Bottom line: Three NYC professors – Bob Tobias (NYU prof who ran the NYC testing department for 13 years), Howard Everson (Fordham prof and advisor to New York State Ed.), and Aaron Pallas (TC prof) – all agree that there’s not much action on the achievement gap in New York City.

The most priceless parts of the article involve Onion-worthy quotes from newly minted postmodernist Joel Klein. Apparently, the achievement gap is really just a matter of opinion!

Silly me – I thought New York City was data-driven. Never mind.

Note to self: burn my stats books and sprinkle their ashes over Tweed, deinstall Stata, and buy Foucault, Derrida, and Baudrillard. I’m tired of those damn social scientists getting in my way. Science is dead! Let’s nuke positivism! Readers, are you up for it?

Here are some delicious snippets and my commentary in italics:

1) “In an interview at Tweed Courthouse, the schools chancellor, Joel Klein, said the achievement gap is ‘an issue,’ but he said it should not obscure the significant gains black and Hispanic students have made under his watch.” [Hey, wait!

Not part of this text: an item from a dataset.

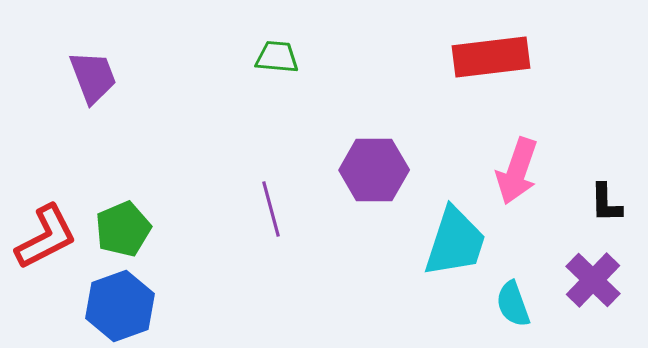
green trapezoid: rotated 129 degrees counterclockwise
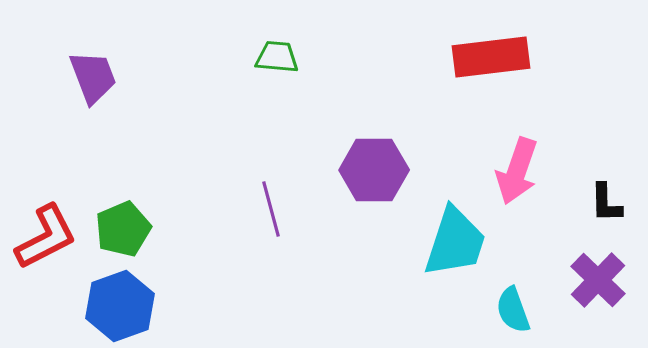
purple cross: moved 5 px right
cyan semicircle: moved 6 px down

What about that “Educational Equality Project” that was founded specifically around closing the achievement gap? Now it’s not important? Huh? And PS - your own “Chief Equality Officer” Roland Fryer has written two important articles about the achievement gap focused on gaps in scale scores, not proficiency!]

2) “Mr. Klein criticized the National Center on Education Statistics analysis. ‘Those are just confidence levels. Nobody is saying this is a science,’ Mr. Klein said. He added: ‘If three points is flat, and four points is statistically significant, then what you’re doing is, you’re playing something of a game.’” [A piece of free advice for the Tweed PR Department: You guys need to get someone else out front when there are numbers involved. Your fearless leader’s statistical prowess is quickly becoming the best evidence of high variance in male math achievement, such that men are overrepresented at the bottom of the distribution.]

The Department of Education’s shameless attempt at big lie propaganda can be found here, as can the New York Sun’s experts’ analysis of the data.

Update: Kelly Vaughan at Gotham Schools is all over this, too.